How exactly do I kick the thing into resizing its screen down to the appropriate size for the projector?

Date: 2007-06-07 08:56 pm (UTC)
From: [identity profile] aldren.livejournal.com
There are a couple of ways to do it. One is to put multiple "Modes" in your Display's section, then toggle through them using Ctrl+Alt+Plus.

Other options vary depending on your video card manufacturer. I seem to recall ATI has special driver options to make multiple screens look like a single screen. nVidia might have a similar configuration section.

A lot of times the video driver will override the hotkey, so it'll work before the computer starts, but once in X you'll need to get a program made for your particular chipset.

Basically, for the quick-and-dirty hack, use Ctrl+Alt+Plus, but to come up with a more permanent solution, you'll need to get a chipset-specific solution.

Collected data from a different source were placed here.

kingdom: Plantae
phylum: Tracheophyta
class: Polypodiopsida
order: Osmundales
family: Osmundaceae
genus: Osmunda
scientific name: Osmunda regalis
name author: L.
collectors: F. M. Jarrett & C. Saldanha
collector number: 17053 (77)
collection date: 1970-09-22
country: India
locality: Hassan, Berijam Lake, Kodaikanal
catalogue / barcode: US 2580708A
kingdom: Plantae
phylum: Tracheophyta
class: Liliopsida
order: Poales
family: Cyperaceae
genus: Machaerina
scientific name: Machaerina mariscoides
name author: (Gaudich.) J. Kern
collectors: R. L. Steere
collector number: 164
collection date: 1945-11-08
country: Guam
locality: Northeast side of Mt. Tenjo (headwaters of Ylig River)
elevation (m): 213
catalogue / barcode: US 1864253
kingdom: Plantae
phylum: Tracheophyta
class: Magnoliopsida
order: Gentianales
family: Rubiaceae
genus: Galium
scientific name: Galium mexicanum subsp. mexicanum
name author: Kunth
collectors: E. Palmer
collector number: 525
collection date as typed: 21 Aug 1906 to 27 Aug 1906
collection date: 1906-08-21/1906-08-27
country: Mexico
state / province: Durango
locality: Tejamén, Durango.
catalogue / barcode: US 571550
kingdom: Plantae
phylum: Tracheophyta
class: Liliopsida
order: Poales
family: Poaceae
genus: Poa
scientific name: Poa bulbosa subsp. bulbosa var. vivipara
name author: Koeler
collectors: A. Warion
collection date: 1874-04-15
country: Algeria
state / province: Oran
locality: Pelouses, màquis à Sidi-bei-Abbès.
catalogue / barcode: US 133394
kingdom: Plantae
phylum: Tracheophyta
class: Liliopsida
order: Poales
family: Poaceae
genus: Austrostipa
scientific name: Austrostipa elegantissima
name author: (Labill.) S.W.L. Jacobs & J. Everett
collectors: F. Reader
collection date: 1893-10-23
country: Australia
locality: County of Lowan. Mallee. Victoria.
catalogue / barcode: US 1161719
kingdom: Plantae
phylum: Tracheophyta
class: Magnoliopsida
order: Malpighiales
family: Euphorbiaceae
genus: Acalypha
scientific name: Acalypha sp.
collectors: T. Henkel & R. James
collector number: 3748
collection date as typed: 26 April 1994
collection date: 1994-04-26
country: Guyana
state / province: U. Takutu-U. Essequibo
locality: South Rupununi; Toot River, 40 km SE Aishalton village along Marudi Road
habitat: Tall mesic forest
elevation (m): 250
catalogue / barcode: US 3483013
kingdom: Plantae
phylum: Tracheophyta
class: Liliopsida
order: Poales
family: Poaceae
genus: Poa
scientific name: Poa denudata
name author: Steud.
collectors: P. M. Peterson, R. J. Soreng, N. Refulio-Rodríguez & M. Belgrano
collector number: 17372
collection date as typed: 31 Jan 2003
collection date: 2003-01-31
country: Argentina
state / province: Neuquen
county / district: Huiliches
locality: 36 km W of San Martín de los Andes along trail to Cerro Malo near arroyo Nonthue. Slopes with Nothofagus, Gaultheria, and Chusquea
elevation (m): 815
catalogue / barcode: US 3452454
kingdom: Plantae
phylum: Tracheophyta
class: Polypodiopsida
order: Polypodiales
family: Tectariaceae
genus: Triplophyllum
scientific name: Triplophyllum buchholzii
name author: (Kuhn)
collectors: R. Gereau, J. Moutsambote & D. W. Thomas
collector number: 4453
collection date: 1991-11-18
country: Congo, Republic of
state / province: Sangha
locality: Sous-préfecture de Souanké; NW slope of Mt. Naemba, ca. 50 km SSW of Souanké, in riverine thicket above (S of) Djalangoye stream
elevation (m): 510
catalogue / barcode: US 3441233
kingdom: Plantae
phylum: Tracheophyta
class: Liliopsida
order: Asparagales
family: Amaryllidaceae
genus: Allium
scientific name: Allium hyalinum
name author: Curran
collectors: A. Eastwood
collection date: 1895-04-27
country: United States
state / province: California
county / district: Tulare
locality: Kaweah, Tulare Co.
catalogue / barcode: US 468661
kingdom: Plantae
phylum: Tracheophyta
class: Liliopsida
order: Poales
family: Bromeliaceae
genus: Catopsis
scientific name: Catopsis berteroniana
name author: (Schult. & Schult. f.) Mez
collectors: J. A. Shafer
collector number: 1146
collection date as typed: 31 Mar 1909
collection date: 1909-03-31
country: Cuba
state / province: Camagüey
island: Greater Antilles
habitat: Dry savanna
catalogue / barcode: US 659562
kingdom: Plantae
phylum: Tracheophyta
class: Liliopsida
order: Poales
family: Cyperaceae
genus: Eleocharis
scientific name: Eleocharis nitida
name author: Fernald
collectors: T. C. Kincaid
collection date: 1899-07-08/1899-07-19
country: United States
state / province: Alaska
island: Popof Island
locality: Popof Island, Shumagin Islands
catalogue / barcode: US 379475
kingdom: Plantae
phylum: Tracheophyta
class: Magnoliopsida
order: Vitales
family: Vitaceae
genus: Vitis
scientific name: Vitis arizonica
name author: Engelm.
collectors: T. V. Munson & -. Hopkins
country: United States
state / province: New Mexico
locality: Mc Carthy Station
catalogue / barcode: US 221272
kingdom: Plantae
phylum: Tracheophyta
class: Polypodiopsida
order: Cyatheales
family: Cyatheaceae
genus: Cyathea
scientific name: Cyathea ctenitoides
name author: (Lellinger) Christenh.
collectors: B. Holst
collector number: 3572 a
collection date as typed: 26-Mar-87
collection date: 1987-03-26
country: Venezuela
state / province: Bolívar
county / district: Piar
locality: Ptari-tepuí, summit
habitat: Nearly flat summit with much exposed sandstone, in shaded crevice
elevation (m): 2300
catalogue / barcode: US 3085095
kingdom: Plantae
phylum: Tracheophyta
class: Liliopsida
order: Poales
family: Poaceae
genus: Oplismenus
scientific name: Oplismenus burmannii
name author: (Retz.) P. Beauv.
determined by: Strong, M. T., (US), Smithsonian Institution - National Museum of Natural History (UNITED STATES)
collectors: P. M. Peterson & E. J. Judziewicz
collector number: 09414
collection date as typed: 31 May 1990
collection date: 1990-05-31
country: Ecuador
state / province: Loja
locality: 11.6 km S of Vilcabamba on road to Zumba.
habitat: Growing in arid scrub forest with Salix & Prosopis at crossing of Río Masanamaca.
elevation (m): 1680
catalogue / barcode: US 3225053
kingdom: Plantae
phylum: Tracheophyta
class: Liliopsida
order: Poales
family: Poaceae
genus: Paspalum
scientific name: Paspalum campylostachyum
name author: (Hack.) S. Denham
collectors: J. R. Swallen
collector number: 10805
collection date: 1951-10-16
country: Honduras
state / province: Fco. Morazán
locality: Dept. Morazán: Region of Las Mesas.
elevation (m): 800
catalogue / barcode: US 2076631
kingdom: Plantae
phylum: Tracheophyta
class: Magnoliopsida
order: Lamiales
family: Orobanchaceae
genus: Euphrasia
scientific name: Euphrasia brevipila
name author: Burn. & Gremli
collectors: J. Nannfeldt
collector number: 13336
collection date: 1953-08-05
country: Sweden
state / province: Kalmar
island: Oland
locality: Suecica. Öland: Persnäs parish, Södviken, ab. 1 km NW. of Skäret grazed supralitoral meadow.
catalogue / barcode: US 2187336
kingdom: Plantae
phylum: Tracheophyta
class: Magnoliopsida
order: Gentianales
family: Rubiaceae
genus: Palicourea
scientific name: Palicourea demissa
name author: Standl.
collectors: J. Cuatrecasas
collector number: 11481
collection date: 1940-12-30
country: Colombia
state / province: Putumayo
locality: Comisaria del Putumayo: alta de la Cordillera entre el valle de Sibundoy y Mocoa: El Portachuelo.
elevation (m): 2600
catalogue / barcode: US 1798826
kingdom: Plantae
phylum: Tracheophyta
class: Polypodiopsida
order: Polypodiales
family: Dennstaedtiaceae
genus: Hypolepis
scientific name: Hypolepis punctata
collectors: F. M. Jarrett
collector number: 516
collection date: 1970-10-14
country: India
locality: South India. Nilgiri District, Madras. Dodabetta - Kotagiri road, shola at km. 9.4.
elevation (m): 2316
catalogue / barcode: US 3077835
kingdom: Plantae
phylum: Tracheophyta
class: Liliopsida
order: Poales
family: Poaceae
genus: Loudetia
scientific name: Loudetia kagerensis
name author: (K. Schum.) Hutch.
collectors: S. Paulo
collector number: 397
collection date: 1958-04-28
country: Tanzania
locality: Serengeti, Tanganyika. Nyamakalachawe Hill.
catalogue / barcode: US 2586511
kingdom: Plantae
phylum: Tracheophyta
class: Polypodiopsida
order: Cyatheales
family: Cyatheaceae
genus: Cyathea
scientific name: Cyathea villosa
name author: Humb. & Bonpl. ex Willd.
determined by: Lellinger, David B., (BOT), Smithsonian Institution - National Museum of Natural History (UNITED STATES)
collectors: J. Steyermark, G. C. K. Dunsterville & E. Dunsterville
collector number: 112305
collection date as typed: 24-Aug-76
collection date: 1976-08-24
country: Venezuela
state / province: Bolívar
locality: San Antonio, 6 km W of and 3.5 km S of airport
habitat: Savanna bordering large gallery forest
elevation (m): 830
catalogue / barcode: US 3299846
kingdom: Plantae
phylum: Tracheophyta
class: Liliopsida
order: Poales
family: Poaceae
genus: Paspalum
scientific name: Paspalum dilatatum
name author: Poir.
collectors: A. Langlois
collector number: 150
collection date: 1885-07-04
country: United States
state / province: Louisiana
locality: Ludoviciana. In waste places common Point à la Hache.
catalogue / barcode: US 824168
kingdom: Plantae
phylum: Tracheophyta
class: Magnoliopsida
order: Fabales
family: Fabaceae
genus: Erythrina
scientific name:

Date: 2007-06-07 10:23 pm (UTC)
From: [identity profile] zwol.livejournal.com
This is a laptop. It does not have keypad plus. I guess it has Ctrl-Fn-Alt-semicolon, but that doesn't work. And even if it did, it wouldn't help, because the virtual display would still be the wrong size. I hate and despise the virtual display "feature" and wish it could be killed forever.

Date: 2007-06-08 11:05 am (UTC)
From: [identity profile] puppygalore.livejournal.com
I don't suppose xrandr helps?

Date: 2007-06-08 03:25 pm (UTC)
From: [identity profile] zwol.livejournal.com
Well, perhaps, but xrandr --what? (I did experiment with that at the time without success.)

Date: 2007-06-09 11:48 am (UTC)
From: [identity profile] puppygalore.livejournal.com
On my machine, xrandr by itself displays a list of resolutions and refresh rates. You can select these by number, e.g. "xrandr -s 0" for the first resolution in the list, or by name, e.g. "xrandr -s 800x600". I think you need to have several modes listed in your xorg.conf's "Screen" section for this to work usefully, e.g.

Section "Screen"
...
SubSection "Display"
Depth 24
Modes "1280x1024" "1024x768" "800x600" "640x480"
EndSubSection
EndSection

It might be worth flashing the BIOS to attempt to improve external monitor handling -- some Dell BIOS revisions have tweaked those bits at least. Be careful though, later versions don't necessarily imply bug fixes -- I've had to roll back to a previous version to get usable graphics out of Linux after "upgrading" before...

Date: 2007-06-09 07:14 pm (UTC)
From: (Anonymous)
It's probably going to matter what video chipset you're using... latest Xorg can do all sorts of magic on Intel chips (just hitting "xrandr --auto" after plugging in a monitor has been working for me), ATI and nVidia binary drivers have their own weird custom solutions (from some point of view Intel's RandR 1.2 stuff is too, but that's the advantage of getting kp to implement your weird custom solution)...

Gnome ships with a display resolution setting thingamajig in the configuration menus, that uses the RandR extension internally, and RandR is by definition the only way you're going to change resolution without that stupid virtual desktop stuff. Perhaps that will work and let you skip decrypting the command-line tool?